Friday, September 03, 2010
IF I EVER I AM TEMPTED BY NOSTALGIA FOR THE DUBYA YEARS: And start to think "shoot, he was an amiable doofus, right? It's not his fault he was a cretin" and really, if you just look at him as a comic figure he'll become tolerable, I hope I remember this and the fact that this is on him. And on us too.
Via Eric Martin.
Eventually, he found the police report of Muhammad’s death.
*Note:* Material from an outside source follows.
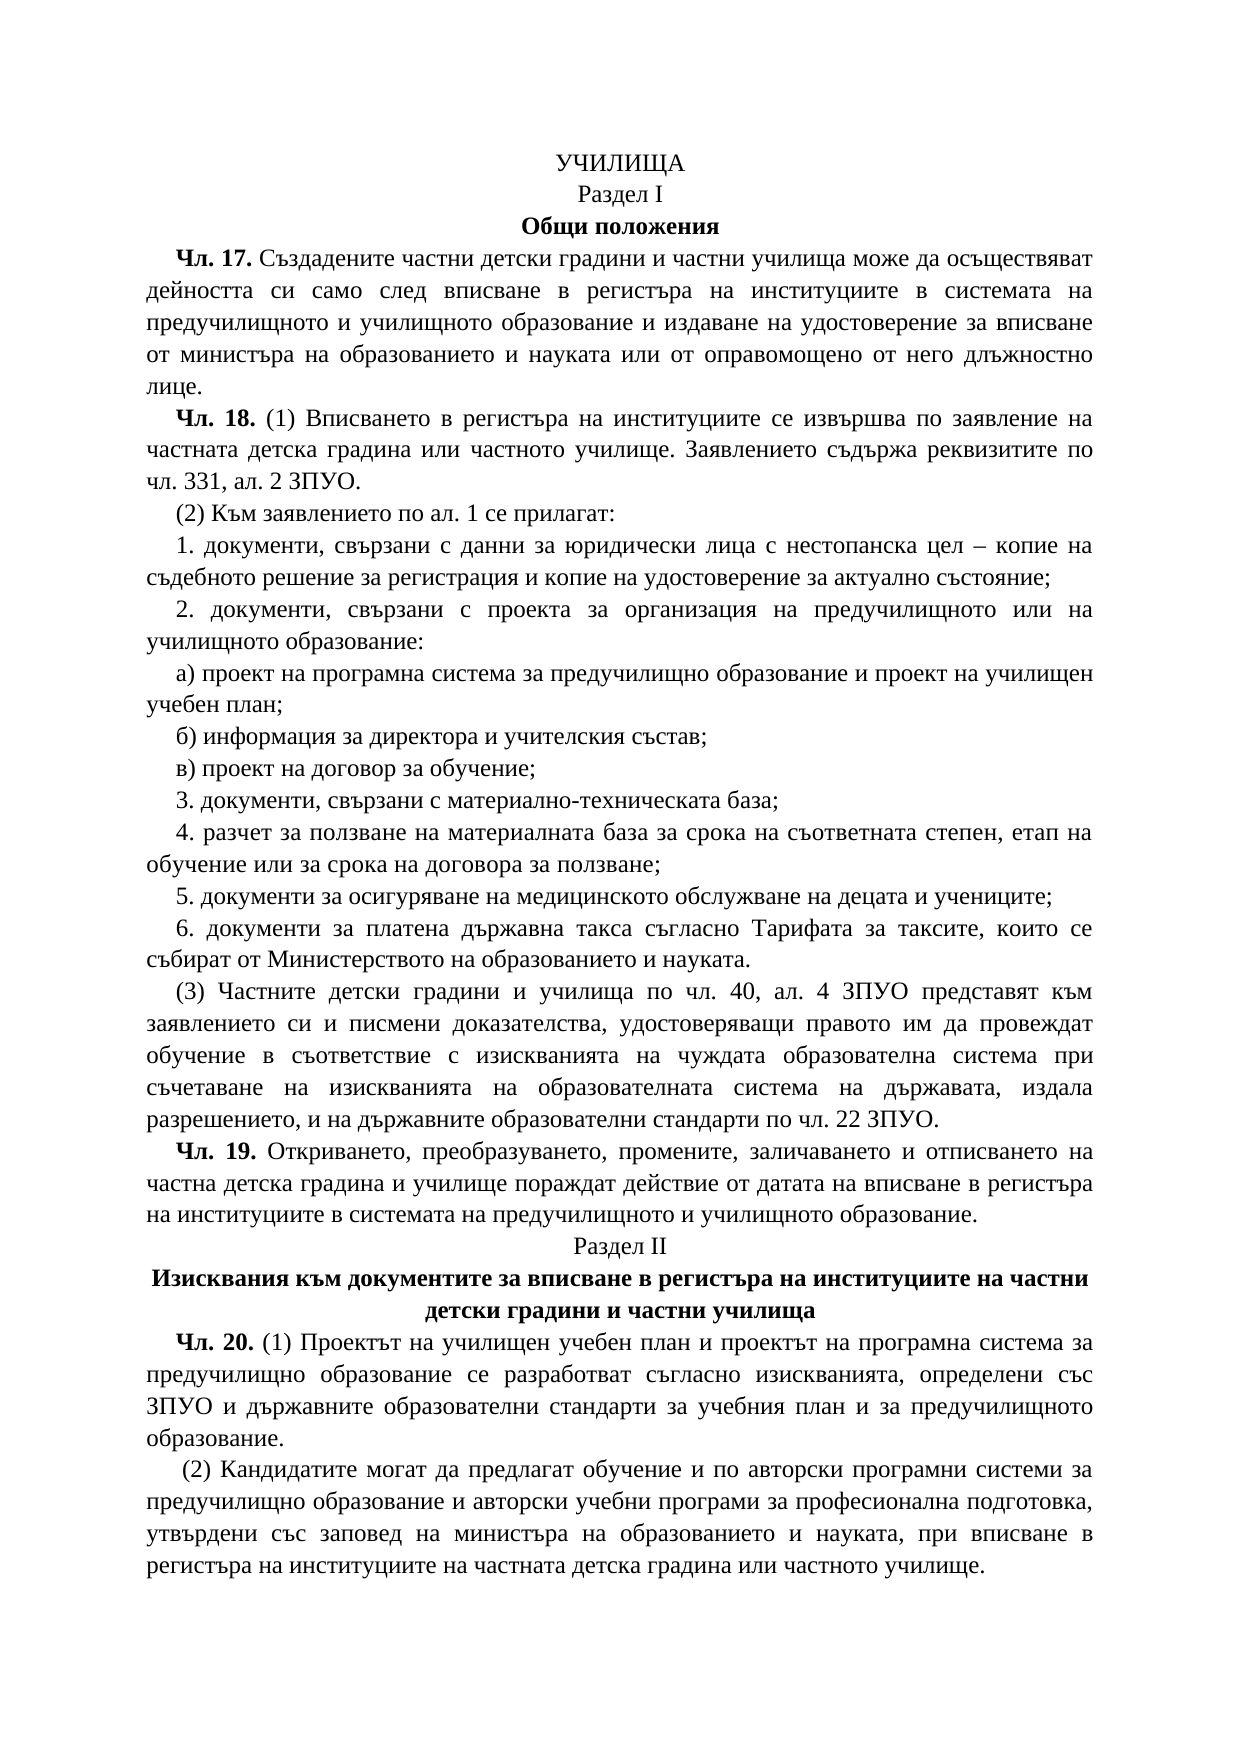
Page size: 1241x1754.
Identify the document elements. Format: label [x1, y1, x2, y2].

Dated July 3, 2005, it read: “We discovered 11 unidentified bodies, their hands bound from behind, their eyes blindfolded and their mouths gagged. The bodies bore signs of torture.”
“All of us were victims,” Officer Hassan told Hamid, in an attempt at sympathy. “Who was the exception? No one was. Not the martyrs, not the policemen, no one.”
“If they just shot them, O.K.,” Hamid said. “But they beat them, tortured them and then they burned them. Why? And those guys” — the politicians, he meant — “ are just watching.”
“Power and positions, that’s all they’re worried about,” Officer Hassan said.
“Let me be honest,” Hamid said, flashing rare anger at no one in particular. “Just to tell the truth. It would have been better if we had stayed under Saddam Hussein.”
The policeman shrugged and stayed silent.
Via Eric Martin.
WATCHING ESPN HIGHLIGHTS: And watching them slobber over a team that isn't even eligible for postseason play (the University of Smug Cheaters) and not even acknowledge the fact that Hawaii scored 36 points on them is making me hate college football already. Dudes, Coach Pete isn't even there anymore. And you didn't even mention Li'l Lane going for all those assholish two point conversions! If there was a year to not do this, this was it, a year in which USC is irrelevant from the very beginning...and yeah. Lazy coverage remains stubbornly lazy.
Thursday, September 02, 2010
WHEN DIGBY AND RADLEY LINK TO THE SAME INCIDENT: Well, it's worth noting, right? Man tased in his own home. See, he fell and hurt his leg, and some cops showed up, and...and...well he was asking for a tasing, you know? He was just asking for it.
(Digby, Radley. Pretty sure this means the Kochtopus has gotten to Digby.)
(Digby, Radley. Pretty sure this means the Kochtopus has gotten to Digby.)
Wednesday, September 01, 2010
HEY LET'S COMPLAIN ABOUT SOME OTHER COUNTRY'S CRAPPY MEDIA: Reporters for British Murdoch papers are not just hacks, they're hackers. And Scotland Yard and Murdoch are besties so sweet creamy justice is being ladled ever so slowly, and sometimes not ladled at all. A good read from the NYT that apparently is getting underplayed in the UK for obvious reasons ("Murdoch owns everything" is the main obvious reason I'm thinking of.)